|Clara's first time flying a kite, she was giddy with excitement!|
Saturday, September 1, 2012
It has taken me a long time to figure out this whole parenting thing...I mean, I have an almost three year old, I should have this down by now...right? Wrong. I have been learning in leaps and bounds these past three years, and just plain old trying to figure things out. I have come to realize that the areas I struggle most have to do with unrealistic expectations. For example, Jordan works a lot. He works 24, 48 and 72 hour shifts. There are more times than I would like that he tallys up 120 hours in one week. So on those few precious days that he is home I have grand expectations. Then when they are not met, which in reality they never are, I get disappointed, and I waste those precious days being frustrated. In my mind I was not allowing myself to enjoy the day until...I was showered and presentable looking, the kids were clothed and lookin' cute, the house was clean and tidy, laundry was put away...and then we could begin to enjoy the day. Yeah right. Those simple few things end up taking all day, and before I know it the day is gone and Jordan is back to work, and I forgot to enjoy any part of the day. Sounds ridiculous now that I think about it, but for some reason the days are a whirlwind of getting things done, and then they are over and a new day begins with Jordan back at work. I realized that had to end, I had to re-evaluate my expectations. The day begins when I wake up and get out of bed. I need to learn to enjoy getting the kids up and dressed, enjoy making breakfast, lunch and dinner, enjoy cleaning up the kitchen over and over again, enjoy doing 4-6 loads of laundry a week and folding and putting away endless amounts of clothes. I need to enjoy these tasks, because this is my life right now. I need to be okay with not having make up on, and having my hair in a crazy mess 75% of the time, because life is still going on, and I don't want to miss it! This new perspective has brought me so much peace. I am working on brainwashing Clara...for example...kids are such copy cats of what we do. So if I go around cleaning with a smile on my face then she joins along. She insisted I buy her a pink sponge at the store the other day, so now she goes around the house scrubbing here and there, saying, "I love having a clean house" and "doing dishes is so much fun." I just have to laugh at how she mimics things I say, and the more I say it the more I believe it, and the more good habits she picks up. Win...win.
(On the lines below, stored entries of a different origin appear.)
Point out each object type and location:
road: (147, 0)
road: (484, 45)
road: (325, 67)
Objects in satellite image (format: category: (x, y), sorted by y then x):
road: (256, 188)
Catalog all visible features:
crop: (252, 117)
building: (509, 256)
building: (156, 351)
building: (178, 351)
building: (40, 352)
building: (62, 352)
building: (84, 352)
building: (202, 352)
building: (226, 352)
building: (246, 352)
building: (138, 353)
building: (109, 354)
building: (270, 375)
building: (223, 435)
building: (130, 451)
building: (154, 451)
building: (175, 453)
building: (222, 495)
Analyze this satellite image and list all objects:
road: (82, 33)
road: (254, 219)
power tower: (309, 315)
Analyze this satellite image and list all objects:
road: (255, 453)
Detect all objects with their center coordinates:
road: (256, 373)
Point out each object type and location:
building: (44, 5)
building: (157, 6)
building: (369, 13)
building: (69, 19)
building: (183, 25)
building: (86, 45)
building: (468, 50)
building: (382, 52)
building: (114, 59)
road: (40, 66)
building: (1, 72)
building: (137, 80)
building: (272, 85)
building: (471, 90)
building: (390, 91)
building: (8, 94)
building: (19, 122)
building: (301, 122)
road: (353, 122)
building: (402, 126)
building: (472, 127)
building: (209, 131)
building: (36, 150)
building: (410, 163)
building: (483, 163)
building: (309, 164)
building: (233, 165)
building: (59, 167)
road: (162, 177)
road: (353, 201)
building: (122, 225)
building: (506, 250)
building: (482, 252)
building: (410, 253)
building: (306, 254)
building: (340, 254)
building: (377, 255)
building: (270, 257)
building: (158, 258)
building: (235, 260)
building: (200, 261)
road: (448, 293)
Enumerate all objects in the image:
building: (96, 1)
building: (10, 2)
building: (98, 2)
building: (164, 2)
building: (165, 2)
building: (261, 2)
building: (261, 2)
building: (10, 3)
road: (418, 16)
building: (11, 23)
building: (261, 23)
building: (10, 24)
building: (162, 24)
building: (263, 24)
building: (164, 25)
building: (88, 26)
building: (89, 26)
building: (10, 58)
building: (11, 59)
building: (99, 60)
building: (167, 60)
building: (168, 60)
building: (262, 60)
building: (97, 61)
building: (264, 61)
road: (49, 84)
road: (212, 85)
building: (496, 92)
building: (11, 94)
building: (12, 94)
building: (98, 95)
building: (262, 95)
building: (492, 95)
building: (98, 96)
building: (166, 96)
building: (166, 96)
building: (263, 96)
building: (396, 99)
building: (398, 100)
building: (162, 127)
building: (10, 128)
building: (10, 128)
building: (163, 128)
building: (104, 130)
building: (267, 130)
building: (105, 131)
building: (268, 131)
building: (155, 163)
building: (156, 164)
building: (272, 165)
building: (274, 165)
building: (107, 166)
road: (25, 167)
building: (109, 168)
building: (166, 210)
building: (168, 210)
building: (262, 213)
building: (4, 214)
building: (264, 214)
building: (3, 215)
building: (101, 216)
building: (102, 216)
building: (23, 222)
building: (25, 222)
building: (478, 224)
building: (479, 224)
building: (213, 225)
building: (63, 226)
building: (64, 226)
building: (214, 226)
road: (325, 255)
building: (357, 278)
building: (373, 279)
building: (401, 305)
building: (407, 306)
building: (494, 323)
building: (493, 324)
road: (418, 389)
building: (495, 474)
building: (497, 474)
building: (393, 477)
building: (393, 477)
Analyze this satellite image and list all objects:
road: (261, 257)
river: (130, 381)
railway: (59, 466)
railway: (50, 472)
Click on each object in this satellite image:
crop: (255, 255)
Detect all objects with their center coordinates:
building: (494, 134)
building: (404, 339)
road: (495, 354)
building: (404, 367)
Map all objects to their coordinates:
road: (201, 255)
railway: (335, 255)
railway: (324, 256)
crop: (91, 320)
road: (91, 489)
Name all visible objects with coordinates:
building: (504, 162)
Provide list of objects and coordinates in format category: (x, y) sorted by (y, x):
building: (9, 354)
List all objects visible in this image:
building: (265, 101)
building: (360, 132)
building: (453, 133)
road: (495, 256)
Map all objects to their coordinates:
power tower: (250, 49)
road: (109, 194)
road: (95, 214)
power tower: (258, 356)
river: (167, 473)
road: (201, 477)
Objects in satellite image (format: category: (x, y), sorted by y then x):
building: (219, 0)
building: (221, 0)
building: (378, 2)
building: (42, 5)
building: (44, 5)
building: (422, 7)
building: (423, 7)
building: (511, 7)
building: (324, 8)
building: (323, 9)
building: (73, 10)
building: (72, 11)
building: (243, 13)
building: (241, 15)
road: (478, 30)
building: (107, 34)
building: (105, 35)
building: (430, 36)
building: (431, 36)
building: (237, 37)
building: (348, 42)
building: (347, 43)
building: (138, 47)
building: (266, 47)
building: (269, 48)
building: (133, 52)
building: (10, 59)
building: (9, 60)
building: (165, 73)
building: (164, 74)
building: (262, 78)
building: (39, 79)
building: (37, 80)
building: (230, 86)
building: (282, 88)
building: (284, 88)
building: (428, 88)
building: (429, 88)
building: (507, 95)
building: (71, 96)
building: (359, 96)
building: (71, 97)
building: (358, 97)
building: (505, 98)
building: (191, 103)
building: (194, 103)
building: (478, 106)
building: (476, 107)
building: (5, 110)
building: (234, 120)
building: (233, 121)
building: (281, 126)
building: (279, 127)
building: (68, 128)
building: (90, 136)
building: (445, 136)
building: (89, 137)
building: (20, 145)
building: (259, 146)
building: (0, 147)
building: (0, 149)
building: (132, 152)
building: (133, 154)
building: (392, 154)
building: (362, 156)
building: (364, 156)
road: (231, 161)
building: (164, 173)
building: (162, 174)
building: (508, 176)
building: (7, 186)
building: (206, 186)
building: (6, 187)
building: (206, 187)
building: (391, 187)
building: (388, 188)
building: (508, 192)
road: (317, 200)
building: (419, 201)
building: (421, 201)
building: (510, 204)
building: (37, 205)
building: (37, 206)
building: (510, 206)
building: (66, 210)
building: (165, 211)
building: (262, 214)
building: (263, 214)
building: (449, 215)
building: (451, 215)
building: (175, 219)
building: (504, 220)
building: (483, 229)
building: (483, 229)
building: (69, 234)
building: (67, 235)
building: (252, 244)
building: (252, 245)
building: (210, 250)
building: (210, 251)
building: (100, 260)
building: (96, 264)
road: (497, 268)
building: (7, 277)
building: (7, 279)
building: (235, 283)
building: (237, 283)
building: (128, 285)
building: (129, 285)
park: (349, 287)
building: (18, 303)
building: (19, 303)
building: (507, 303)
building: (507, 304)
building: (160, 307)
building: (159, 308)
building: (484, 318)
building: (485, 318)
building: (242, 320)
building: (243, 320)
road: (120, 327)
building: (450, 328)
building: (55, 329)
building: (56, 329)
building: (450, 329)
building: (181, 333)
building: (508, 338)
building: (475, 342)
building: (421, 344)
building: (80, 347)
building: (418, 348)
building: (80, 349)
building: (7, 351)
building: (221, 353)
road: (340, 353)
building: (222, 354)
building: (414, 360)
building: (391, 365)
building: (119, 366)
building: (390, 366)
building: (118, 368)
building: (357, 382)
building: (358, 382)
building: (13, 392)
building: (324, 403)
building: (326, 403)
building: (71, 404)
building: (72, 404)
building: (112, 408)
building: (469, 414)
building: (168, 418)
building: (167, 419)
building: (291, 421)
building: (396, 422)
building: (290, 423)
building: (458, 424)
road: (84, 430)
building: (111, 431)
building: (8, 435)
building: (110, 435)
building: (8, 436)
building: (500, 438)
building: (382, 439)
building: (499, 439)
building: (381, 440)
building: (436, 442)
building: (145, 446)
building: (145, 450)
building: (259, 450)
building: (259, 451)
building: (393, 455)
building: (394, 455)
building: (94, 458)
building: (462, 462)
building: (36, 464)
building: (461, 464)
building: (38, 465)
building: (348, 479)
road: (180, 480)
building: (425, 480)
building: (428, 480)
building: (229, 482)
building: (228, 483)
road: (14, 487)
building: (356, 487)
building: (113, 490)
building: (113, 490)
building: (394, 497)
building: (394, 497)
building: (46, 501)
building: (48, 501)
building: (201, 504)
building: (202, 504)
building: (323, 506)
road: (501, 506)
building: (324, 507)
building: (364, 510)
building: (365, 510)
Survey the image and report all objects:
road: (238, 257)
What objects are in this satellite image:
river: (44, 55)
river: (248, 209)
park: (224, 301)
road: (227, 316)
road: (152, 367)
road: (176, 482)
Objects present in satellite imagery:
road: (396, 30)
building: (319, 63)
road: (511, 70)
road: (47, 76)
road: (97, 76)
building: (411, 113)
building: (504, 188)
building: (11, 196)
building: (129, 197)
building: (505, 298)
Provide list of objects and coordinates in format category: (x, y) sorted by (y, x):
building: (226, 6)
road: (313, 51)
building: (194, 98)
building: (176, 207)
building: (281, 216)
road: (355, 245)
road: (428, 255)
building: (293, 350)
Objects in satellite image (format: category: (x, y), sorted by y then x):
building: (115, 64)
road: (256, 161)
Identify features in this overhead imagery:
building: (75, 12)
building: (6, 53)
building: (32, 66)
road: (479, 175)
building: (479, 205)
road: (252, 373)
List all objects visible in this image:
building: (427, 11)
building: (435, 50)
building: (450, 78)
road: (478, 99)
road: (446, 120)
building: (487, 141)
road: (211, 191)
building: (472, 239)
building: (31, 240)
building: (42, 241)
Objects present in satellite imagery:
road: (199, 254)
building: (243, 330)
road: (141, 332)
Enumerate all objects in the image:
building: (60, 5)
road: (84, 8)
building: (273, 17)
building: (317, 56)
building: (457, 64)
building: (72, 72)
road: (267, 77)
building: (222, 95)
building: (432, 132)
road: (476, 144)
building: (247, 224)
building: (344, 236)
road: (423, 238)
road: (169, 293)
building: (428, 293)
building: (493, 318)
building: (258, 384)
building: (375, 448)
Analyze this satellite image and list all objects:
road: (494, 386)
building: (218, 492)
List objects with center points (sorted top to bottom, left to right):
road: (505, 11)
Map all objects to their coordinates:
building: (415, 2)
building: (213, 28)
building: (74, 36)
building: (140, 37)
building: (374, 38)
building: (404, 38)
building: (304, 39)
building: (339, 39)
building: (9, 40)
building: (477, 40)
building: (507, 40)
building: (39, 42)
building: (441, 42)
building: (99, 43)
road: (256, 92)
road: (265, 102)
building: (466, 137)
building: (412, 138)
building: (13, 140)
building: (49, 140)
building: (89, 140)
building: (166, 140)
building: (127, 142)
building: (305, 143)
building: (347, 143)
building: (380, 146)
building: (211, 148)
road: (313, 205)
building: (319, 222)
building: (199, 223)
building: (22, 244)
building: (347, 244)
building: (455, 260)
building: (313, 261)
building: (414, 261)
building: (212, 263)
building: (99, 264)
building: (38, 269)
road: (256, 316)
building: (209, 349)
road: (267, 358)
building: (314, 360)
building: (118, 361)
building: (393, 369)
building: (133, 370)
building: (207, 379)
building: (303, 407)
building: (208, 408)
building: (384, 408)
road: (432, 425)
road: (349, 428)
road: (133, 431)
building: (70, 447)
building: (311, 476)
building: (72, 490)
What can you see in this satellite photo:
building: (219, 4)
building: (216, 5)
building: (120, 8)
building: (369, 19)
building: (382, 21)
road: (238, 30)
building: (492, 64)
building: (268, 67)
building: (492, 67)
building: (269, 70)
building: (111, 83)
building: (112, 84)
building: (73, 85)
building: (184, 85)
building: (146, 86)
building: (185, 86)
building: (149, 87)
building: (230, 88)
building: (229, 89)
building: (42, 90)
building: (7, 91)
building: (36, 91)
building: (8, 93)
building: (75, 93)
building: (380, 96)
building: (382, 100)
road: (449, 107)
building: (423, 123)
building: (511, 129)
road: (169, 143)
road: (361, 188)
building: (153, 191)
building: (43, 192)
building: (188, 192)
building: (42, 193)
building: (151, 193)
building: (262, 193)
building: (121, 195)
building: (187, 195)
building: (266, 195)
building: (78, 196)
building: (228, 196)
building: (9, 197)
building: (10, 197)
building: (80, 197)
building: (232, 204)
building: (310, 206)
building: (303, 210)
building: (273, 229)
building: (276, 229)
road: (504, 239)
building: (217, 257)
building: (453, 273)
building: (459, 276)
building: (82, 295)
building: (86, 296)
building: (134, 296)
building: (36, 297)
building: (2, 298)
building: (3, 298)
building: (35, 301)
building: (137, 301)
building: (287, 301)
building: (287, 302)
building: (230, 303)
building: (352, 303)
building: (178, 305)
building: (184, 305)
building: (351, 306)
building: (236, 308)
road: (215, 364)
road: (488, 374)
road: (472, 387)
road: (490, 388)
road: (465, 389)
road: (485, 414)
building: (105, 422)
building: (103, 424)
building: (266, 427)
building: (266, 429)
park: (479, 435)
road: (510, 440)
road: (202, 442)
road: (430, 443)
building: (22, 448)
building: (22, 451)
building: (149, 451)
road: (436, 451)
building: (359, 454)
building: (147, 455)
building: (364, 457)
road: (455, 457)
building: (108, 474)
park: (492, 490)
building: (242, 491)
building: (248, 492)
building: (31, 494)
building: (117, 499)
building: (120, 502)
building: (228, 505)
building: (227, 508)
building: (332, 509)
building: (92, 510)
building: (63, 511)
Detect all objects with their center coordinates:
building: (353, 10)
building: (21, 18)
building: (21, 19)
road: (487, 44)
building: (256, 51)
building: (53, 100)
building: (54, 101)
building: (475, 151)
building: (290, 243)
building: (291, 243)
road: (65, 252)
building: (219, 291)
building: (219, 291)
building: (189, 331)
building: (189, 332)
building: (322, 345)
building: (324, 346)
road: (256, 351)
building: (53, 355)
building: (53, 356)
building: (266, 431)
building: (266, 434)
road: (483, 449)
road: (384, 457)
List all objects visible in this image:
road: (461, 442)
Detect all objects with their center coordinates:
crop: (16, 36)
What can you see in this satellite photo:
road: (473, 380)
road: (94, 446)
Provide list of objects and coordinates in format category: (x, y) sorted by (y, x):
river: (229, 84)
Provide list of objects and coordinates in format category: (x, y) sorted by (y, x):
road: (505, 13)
On another note, we went beach camping last weekend with our best camping buddies. Matt, Jeannine and Elora stayed in our tent trailer with us, and I just love how much fun we have. Yes the kiddos are sometimes loud at night, and wake up at the crack of dawn, but it is so worth it. Jeannine's sister's family and their 3 kids camped as well, and it made for a fun and crazy campsite. I am checking the calendar as we speak to see when we can go camping again!